Operation Acrobat

Modern NASA satellite photograph of the city of Tripoli and its port

Operation Acrobat was a proposed British attack on Tripoli in 1942. It was discussed on 9 and 13 January 1942 by the Chiefs of Staff and representatives of Middle East Command (General Sir Claude Auchinleck). The Chief of the Imperial General Staff, General Alan Brooke, wondered if the operation "was on" because of the delays in the capture of Cyrenaica (following Allied victory in Operation Crusader) because it could not be carried out for six weeks, during which Axis reinforcements could flow into Africa from Italy.

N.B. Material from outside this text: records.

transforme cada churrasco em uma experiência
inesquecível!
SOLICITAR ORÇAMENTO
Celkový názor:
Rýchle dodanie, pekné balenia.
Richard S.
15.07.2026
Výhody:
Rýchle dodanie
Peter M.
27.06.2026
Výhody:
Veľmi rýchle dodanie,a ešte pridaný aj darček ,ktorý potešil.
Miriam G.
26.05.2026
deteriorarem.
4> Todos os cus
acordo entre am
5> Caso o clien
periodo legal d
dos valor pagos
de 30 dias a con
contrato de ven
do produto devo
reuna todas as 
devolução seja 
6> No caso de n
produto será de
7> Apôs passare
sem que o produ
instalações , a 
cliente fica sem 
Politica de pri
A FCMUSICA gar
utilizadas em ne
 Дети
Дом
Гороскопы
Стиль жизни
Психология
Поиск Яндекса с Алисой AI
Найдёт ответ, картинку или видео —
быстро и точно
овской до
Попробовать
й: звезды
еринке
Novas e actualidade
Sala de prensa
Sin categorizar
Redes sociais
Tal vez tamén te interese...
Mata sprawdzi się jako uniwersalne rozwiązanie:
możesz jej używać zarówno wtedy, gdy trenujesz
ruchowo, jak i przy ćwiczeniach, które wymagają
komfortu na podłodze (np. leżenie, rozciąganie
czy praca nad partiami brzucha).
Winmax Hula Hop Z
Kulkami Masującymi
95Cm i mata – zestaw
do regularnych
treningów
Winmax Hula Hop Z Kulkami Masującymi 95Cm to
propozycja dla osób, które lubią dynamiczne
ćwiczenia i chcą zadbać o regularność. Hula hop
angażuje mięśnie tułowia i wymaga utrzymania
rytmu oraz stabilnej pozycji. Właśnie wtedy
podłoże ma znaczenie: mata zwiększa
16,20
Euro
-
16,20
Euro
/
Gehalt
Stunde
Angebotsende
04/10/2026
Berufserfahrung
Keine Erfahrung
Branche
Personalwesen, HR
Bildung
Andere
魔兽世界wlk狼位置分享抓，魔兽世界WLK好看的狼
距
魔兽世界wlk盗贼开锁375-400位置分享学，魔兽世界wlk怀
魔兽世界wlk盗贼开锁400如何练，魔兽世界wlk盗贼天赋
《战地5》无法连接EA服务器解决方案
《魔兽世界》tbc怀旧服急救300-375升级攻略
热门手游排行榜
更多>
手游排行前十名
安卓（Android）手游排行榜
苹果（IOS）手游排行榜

Brooke had a low opinion of Auchinleck's staff, though not of Auchinleck; the situation in the Far East was already serious (Japan had been at war with Britain and the US since December 1941, and within months would overrun Singapore and Burma, and threaten Ceylon).[1] The planning of Operation Acrobat is depicted by a propaganda film Tunisian Victory (1944). Acrobat was intended as an accompanying operation to Operation Gymnast, a proposed Allied invasion of Vichy French North Africa (Morocco and Algeria), to which Churchill was trying to persuade the American leaders to commit. Acrobat ceased to be feasible after Auchinleck's forces, defeated by Erwin Rommel at the Battle of Gazala, retreated to El Alamein in Egypt, but Operation Gymnast, now renamed Operation Torch, began in November 1942.

  1. ^ Alanbrooke, Field Marshal Lord (2001). War Diaries 1939–1945. London: Phoenix Press. pp. 219, 225. ISBN 1-84212-526-5.